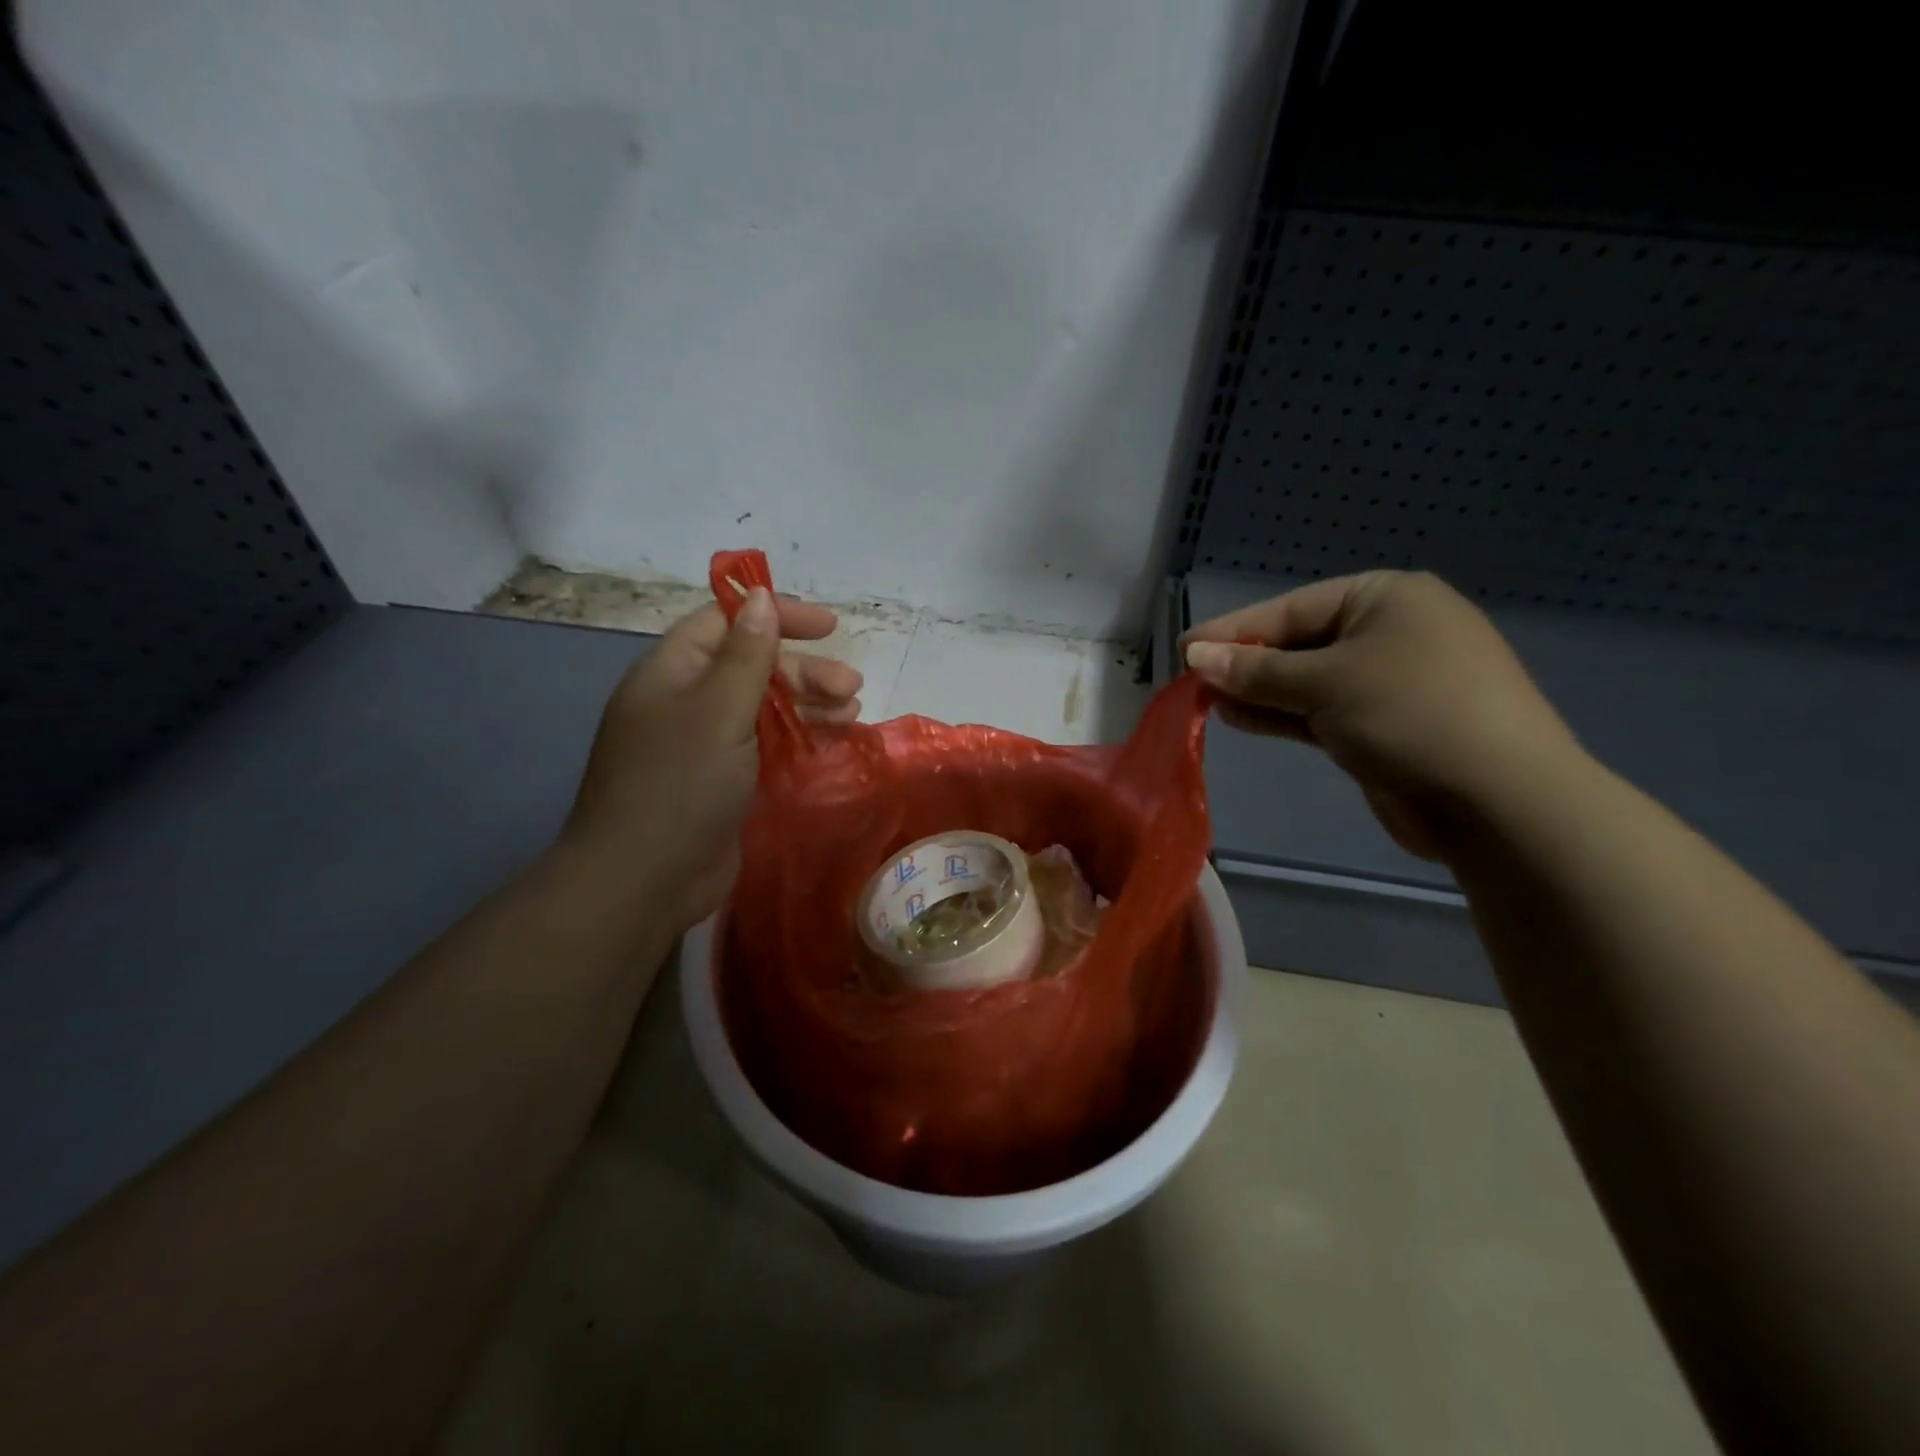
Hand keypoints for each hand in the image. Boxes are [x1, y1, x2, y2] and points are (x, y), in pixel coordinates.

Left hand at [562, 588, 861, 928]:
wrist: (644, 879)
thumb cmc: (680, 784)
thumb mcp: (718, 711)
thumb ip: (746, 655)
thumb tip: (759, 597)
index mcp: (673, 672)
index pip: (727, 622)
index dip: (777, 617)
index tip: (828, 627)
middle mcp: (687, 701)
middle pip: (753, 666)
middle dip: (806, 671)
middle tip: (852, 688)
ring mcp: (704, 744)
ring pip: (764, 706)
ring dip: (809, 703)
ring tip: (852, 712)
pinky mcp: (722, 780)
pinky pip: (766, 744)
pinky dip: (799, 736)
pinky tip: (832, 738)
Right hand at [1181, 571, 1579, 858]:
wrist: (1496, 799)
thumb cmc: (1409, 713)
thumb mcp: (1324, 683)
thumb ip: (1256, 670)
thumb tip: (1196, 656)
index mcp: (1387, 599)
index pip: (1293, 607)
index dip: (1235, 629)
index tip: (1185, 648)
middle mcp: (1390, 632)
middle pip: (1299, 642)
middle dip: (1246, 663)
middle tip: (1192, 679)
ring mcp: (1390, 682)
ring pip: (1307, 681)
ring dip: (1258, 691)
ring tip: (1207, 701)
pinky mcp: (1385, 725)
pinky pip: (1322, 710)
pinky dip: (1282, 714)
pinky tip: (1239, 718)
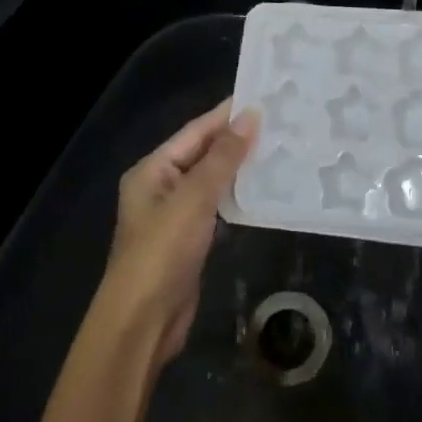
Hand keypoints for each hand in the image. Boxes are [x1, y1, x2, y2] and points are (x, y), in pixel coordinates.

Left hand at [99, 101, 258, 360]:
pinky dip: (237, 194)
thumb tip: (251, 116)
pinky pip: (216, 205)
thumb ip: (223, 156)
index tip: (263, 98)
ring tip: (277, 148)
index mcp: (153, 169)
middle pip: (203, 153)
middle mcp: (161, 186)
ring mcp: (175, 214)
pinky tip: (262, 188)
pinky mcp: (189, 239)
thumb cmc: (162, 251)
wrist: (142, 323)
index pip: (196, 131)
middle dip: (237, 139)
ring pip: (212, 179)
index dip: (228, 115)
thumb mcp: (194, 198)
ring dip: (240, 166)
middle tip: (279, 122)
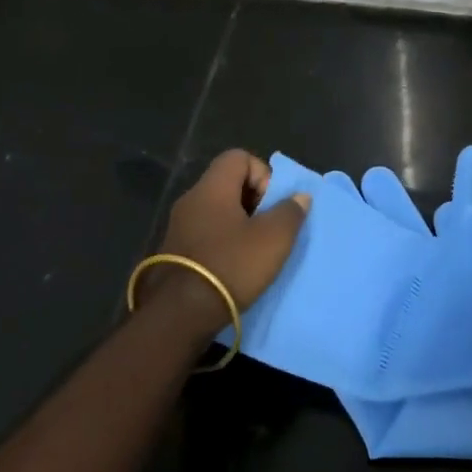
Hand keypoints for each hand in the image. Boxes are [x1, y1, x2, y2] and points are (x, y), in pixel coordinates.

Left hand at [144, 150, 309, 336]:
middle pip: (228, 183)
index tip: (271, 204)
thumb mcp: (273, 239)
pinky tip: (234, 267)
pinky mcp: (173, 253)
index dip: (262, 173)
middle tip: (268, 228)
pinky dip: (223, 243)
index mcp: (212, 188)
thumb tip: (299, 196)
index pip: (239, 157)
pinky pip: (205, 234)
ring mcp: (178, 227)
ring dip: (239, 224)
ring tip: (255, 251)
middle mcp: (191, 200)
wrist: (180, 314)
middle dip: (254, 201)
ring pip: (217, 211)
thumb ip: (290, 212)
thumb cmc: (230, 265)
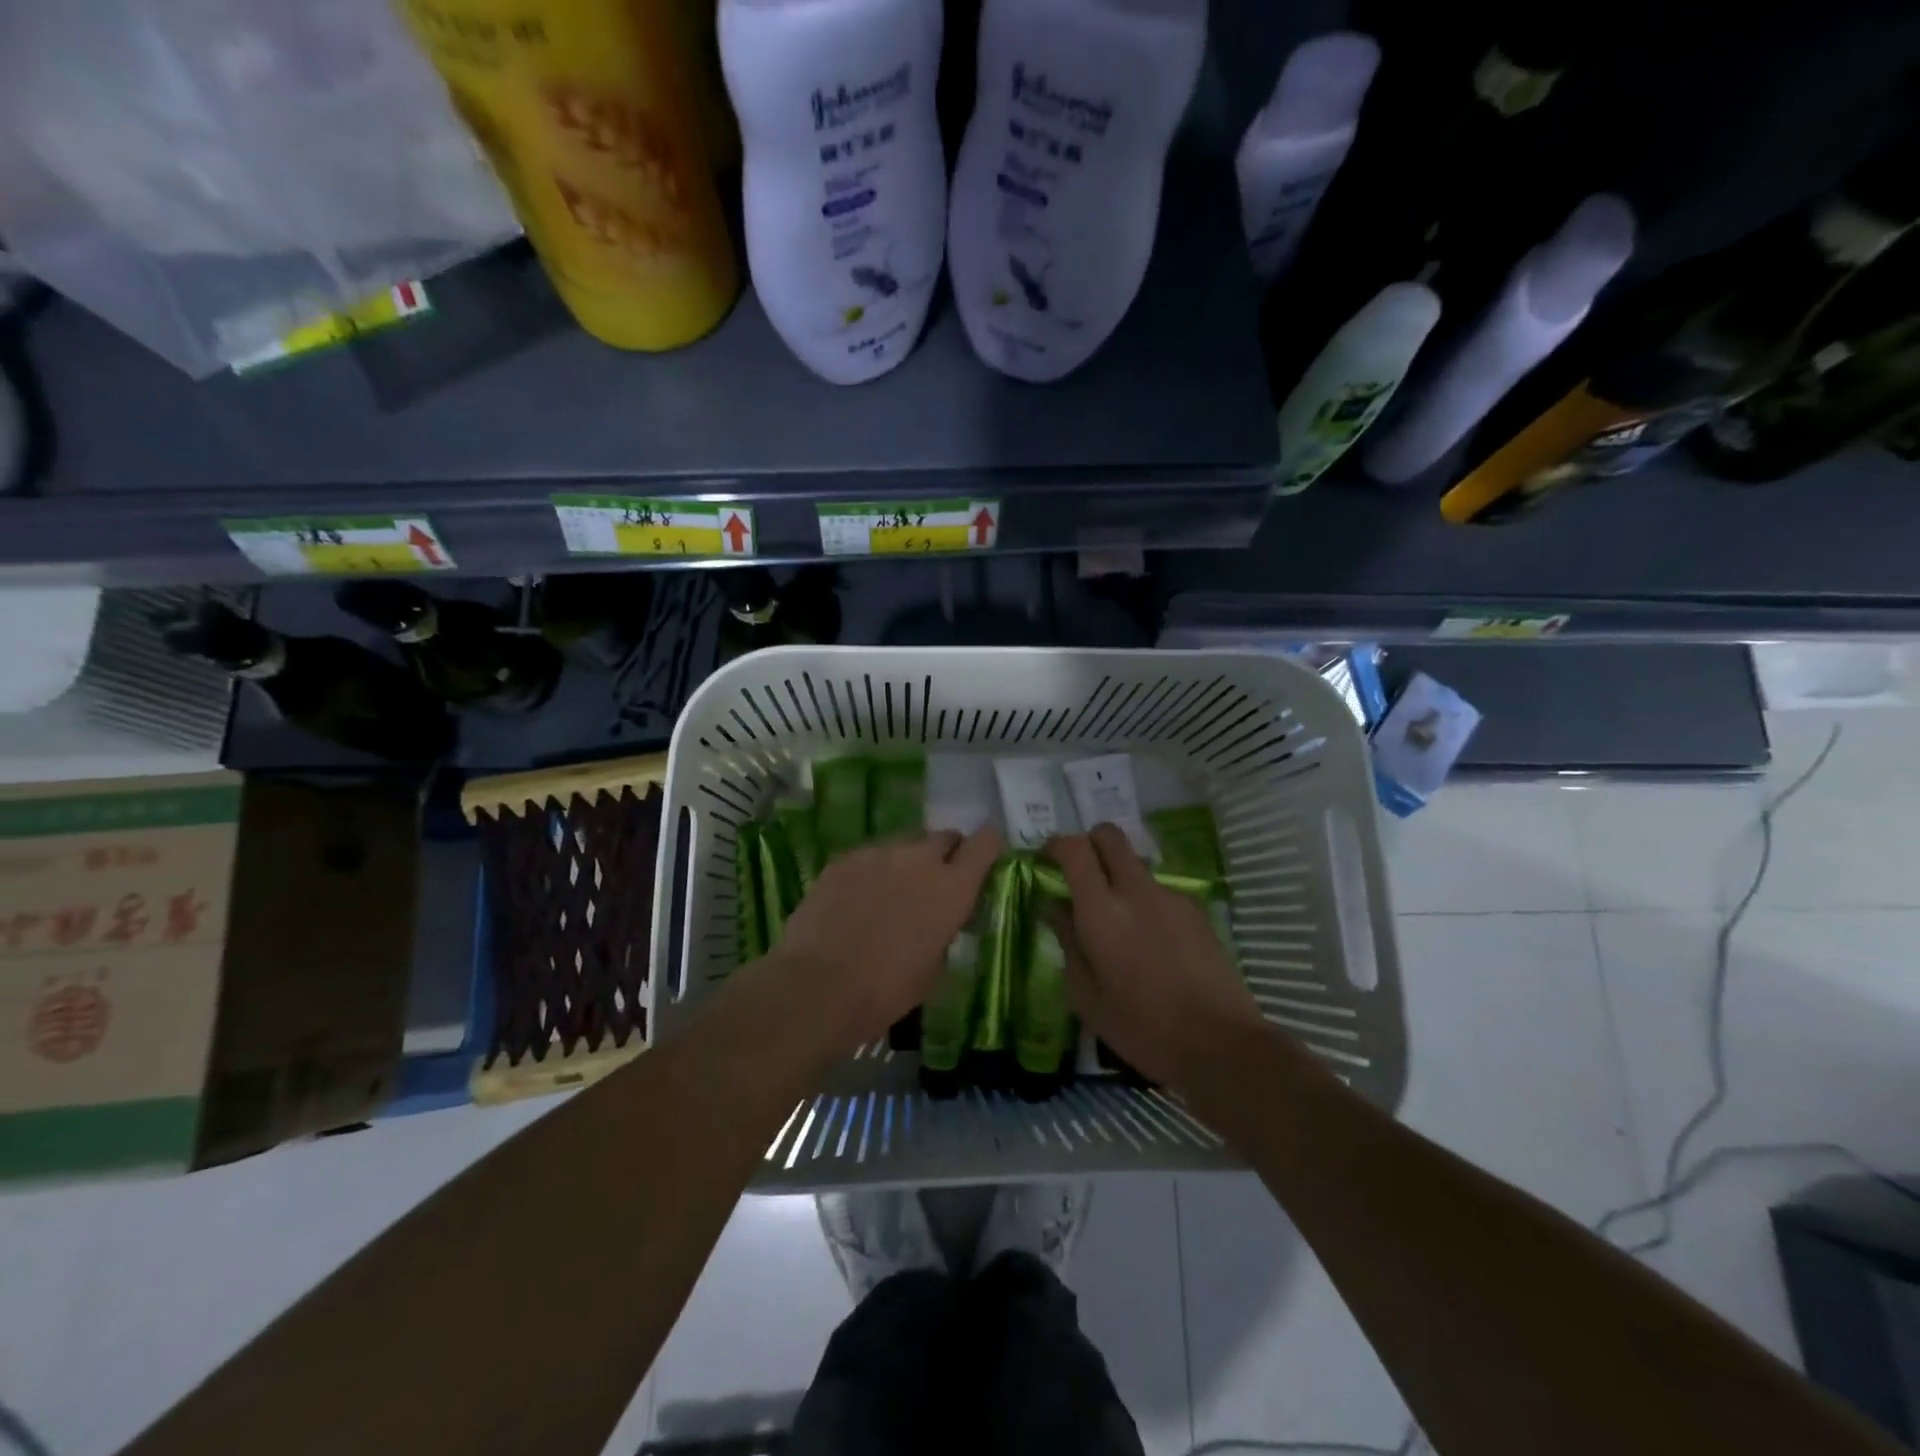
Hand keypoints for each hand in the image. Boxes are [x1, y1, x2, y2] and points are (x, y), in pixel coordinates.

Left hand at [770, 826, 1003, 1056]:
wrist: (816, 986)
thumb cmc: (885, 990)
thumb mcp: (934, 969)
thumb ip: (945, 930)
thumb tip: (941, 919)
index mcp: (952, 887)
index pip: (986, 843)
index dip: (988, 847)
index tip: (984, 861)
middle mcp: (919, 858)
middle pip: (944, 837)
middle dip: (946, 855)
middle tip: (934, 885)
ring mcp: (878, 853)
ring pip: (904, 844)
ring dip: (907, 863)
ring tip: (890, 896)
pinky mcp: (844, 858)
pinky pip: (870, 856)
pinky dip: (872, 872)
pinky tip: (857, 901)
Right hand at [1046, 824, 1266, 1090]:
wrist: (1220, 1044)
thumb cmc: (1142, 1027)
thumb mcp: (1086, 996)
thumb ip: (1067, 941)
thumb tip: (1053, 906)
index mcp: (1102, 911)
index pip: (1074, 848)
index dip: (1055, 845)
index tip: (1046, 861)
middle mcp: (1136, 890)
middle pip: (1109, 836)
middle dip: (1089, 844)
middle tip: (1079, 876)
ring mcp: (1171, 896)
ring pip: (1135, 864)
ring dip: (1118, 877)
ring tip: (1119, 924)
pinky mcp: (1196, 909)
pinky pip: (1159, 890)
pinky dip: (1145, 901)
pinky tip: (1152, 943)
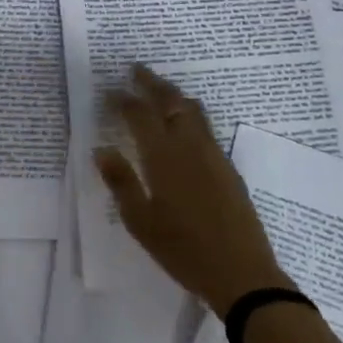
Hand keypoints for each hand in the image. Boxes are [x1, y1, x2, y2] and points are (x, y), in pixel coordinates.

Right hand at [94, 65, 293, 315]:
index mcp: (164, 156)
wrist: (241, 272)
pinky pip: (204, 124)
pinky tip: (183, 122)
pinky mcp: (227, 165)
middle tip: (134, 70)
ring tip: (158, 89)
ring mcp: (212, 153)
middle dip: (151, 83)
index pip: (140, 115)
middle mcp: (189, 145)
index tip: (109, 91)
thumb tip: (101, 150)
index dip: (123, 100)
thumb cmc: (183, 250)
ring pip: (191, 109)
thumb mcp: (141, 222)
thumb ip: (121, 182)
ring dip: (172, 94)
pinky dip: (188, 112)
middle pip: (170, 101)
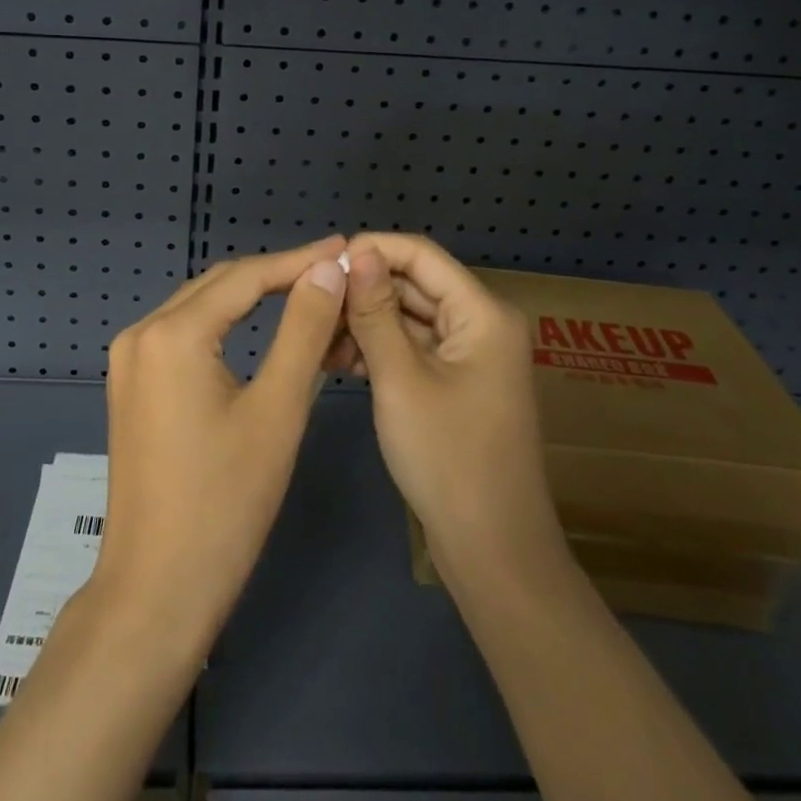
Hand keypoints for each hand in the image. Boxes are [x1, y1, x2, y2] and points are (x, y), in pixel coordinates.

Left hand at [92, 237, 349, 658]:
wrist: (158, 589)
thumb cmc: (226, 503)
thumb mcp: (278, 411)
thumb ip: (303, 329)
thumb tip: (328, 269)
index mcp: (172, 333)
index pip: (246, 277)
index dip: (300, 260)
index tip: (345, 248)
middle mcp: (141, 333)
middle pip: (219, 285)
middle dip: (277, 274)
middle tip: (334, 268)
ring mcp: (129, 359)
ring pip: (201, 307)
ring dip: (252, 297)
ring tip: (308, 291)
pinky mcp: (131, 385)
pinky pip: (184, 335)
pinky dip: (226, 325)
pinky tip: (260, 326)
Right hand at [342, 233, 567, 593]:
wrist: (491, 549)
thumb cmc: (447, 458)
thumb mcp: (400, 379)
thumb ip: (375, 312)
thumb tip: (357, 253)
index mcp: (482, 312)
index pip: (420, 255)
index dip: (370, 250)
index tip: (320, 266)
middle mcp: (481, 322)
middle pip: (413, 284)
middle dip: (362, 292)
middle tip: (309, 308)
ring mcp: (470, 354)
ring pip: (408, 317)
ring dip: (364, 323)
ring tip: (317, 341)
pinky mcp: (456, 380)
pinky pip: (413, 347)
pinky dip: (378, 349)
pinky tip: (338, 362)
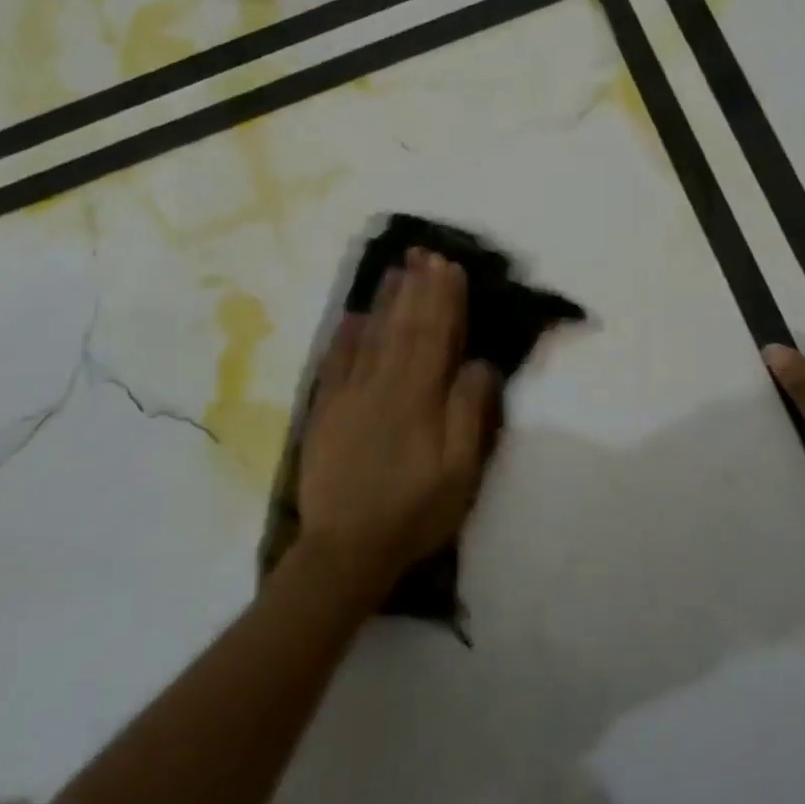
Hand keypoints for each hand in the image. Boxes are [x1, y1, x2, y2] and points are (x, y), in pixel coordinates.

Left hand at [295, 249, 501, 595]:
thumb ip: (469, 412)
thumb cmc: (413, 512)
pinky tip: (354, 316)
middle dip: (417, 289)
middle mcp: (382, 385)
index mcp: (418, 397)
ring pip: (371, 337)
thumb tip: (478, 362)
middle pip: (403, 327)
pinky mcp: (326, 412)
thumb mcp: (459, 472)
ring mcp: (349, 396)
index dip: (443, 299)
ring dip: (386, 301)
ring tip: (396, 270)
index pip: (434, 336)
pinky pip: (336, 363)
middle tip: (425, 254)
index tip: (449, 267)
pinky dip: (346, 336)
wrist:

=== What is being asked ===
Leaving every picture out, write out exactly the lines from the beginning of the listing above to the line with "pinky mcp: (189, 239)", inclusive.

=== Solution to this problem ===
Hand keypoints for each hand in the image. Boxes are [x1, y1, x2, y2] and points are (x, y), in pixel coordinates.

Left hand at [562, 588, 861, 928]:
wrist: (644, 879)
thumb cmc: (680, 784)
thumb mcp: (718, 711)
thumb ip: (746, 655)
thumb tip: (759, 597)
index mcp: (673, 672)
index pip: (727, 622)
index dip: (777, 617)
index tip: (828, 627)
middle mcp: (687, 701)
middle pip: (753, 666)
middle dip: (806, 671)
middle tip: (852, 688)
ring mcp: (704, 744)
ring pip: (764, 706)
ring dip: (809, 703)
ring tip: (852, 712)
pinky mcp: (722, 780)
pinky pip: (766, 744)
pinky dip: (799, 736)
pinky tip: (832, 738)
Right hand at [1181, 571, 1579, 858]:
wrist: (1496, 799)
thumb cmc: (1409, 713)
thumb mcp: (1324, 683)
thumb ip: (1256, 670)
thumb tip: (1196, 656)
index mcp: (1387, 599)
index pip: (1293, 607)
index dip: (1235, 629)
index tip: (1185, 648)
middle mcp: (1390, 632)
middle pip: (1299, 642)
middle dip: (1246, 663)
middle tip: (1192, 679)
ring mcp: (1390, 682)
ring pip: (1307, 681)
ring dip: (1258, 691)
ring tip: (1207, 701)
pinky mcp: (1385, 725)
pinky pip: (1322, 710)
pinky dip: (1282, 714)
pinky tip: (1239, 718)
Hand keypoints for each hand in the image. Boxes are [x1, y1, x2, y2] and points are (x, y), in pixel coordinates.

Left hand at [99, 101, 258, 360]:
pinky dip: (237, 194)
thumb tip: (251, 116)
pinky pip: (216, 205)
thumb ip: (223, 156)
index tip: (263, 98)
ring tip: (277, 148)
index mcp: (153, 169)
middle pip: (203, 153)
middle mcp: (161, 186)
ring mcp: (175, 214)
pinky tip: (262, 188)
pinky mcp: (189, 239)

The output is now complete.